**REQUIRED WORK**. Copy out the whole listing below word for word, leaving out the pictures.
──────────
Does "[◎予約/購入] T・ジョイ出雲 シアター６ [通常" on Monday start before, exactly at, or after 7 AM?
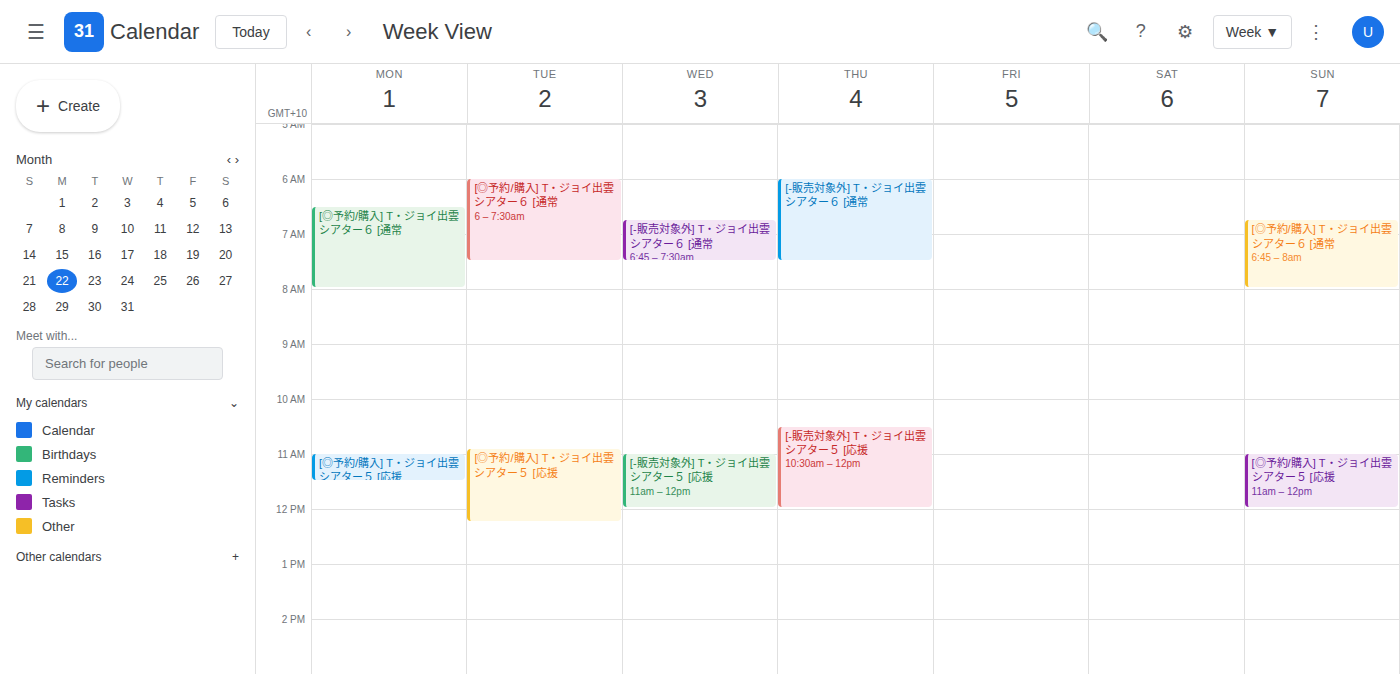
6:30 AM -- before 7 AM, 30 minutes above the 7 AM line.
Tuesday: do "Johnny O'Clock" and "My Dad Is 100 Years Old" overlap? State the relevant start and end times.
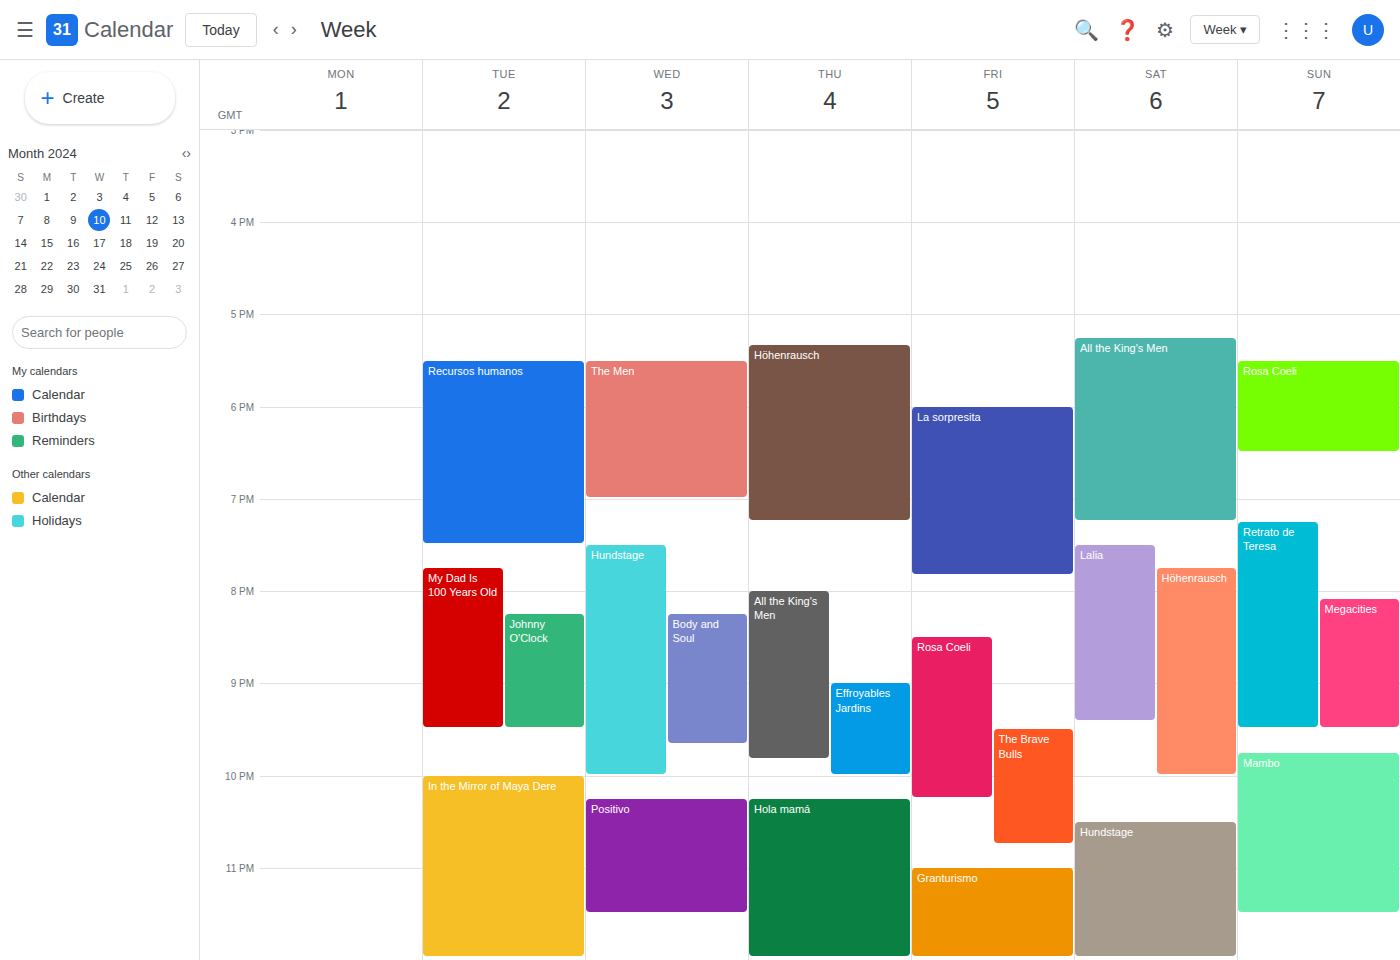
"Johnny O'Clock" starts at 20:15, before "My Dad Is 100 Years Old" ends at 21:30 -- they overlap.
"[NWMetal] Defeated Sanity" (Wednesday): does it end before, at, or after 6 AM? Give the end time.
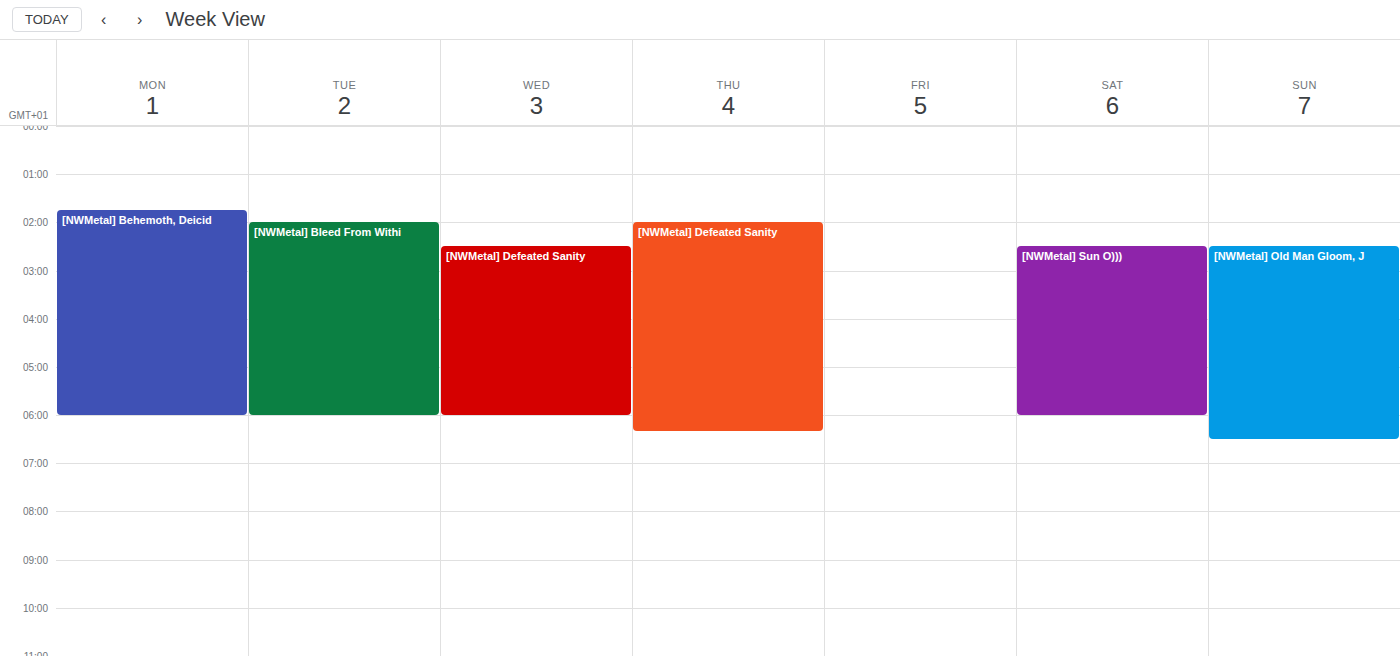
6:00 AM -- exactly at 6 AM, on the 6 AM line.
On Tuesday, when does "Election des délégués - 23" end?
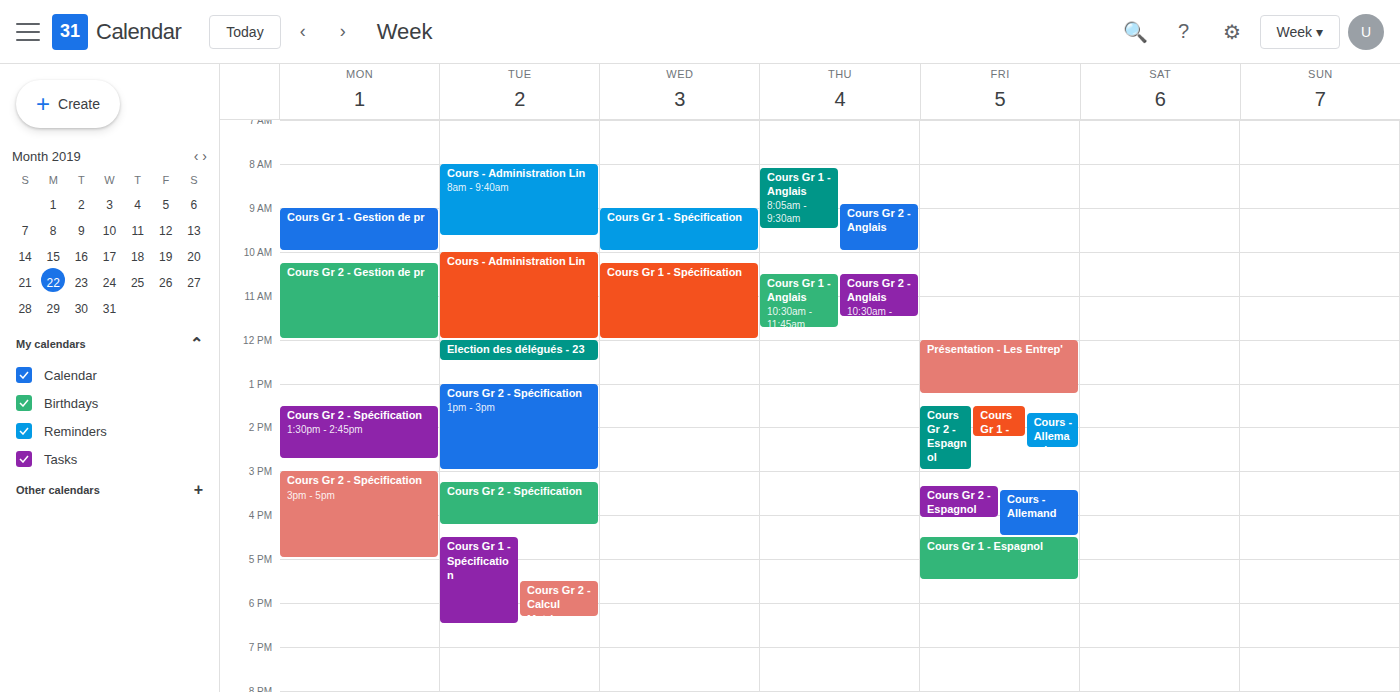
──────────
**ANSWER TO THE PROBLEM**.
Does "[◎予約/購入] T・ジョイ出雲 シアター６ [通常" on Monday start before, exactly at, or after 7 AM?
6:30 AM -- before 7 AM, 30 minutes above the 7 AM line.
Tuesday: do "Johnny O'Clock" and "My Dad Is 100 Years Old" overlap? State the relevant start and end times.
"Johnny O'Clock" starts at 20:15, before "My Dad Is 100 Years Old" ends at 21:30 -- they overlap.
"[NWMetal] Defeated Sanity" (Wednesday): does it end before, at, or after 6 AM? Give the end time.
6:00 AM -- exactly at 6 AM, on the 6 AM line.
On Tuesday, when does "Election des délégués - 23" end?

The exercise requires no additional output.